DOCUMENT SECTION:
────────

The facility failed to ensure staff ensured timely reordering of medications and investigate medications not administered at the end of each shift to ensure this resident received the medications as ordered by the physician.
- Review of resident (R)18's Physician Order Sheet, undated, revealed diagnoses included dementia progressive mental disorder characterized by failing memory, confusion) and major mood disorder (major mood disorder).
A Physician's Order, dated 05/19/22, instructed staff to administer Seroquel (an antipsychotic) 25 milligrams (mg) every hour of sleep for hallucinations.
Review of the May 2022 Medication Administration Record, (MAR) revealed staff administered Seroquel 25 mg every hour of sleep beginning 05/24/22 (five days after the facility received the order).
Review of the June 2022 MAR, revealed two missed doses of Seroquel on 06/18/22 and 06/19/22.
Interview, on 08/24/22 at 11:30 AM, with Certified Medication Aide (CMA) R, revealed CMAs should check for medications in the medication room. If the medication was not available staff would need to notify the charge nurse and reorder the medication from the pharmacy.

────────

ENTRIES SUPPLIED:
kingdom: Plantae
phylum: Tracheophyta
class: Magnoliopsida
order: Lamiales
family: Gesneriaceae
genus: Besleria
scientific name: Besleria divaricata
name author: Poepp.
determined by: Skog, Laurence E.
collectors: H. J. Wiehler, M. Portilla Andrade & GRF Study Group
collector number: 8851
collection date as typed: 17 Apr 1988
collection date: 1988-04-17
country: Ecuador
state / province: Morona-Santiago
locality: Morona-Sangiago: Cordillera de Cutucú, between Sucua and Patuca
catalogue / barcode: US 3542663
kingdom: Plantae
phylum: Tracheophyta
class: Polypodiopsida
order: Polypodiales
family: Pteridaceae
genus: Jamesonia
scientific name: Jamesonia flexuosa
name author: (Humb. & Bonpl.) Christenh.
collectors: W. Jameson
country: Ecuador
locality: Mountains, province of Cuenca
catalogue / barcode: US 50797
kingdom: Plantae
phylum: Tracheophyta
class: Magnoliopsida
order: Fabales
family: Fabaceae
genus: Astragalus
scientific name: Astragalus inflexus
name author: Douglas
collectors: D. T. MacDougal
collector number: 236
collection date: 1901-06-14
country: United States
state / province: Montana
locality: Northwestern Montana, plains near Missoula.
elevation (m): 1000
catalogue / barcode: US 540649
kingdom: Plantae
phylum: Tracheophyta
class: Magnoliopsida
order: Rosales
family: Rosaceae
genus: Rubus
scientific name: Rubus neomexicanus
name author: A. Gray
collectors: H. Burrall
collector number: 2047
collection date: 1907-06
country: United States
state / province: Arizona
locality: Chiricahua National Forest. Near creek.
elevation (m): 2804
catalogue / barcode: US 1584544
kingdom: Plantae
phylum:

────────

From the inspection passage, output everything from "- Review of" down to "(major mood disorder).". The lines play no part in this work.

TASK ANSWER:
- Review of resident (R)18's Physician Order Sheet, undated, revealed diagnoses included dementia progressive mental disorder characterized by failing memory, confusion) and major mood disorder (major mood disorder).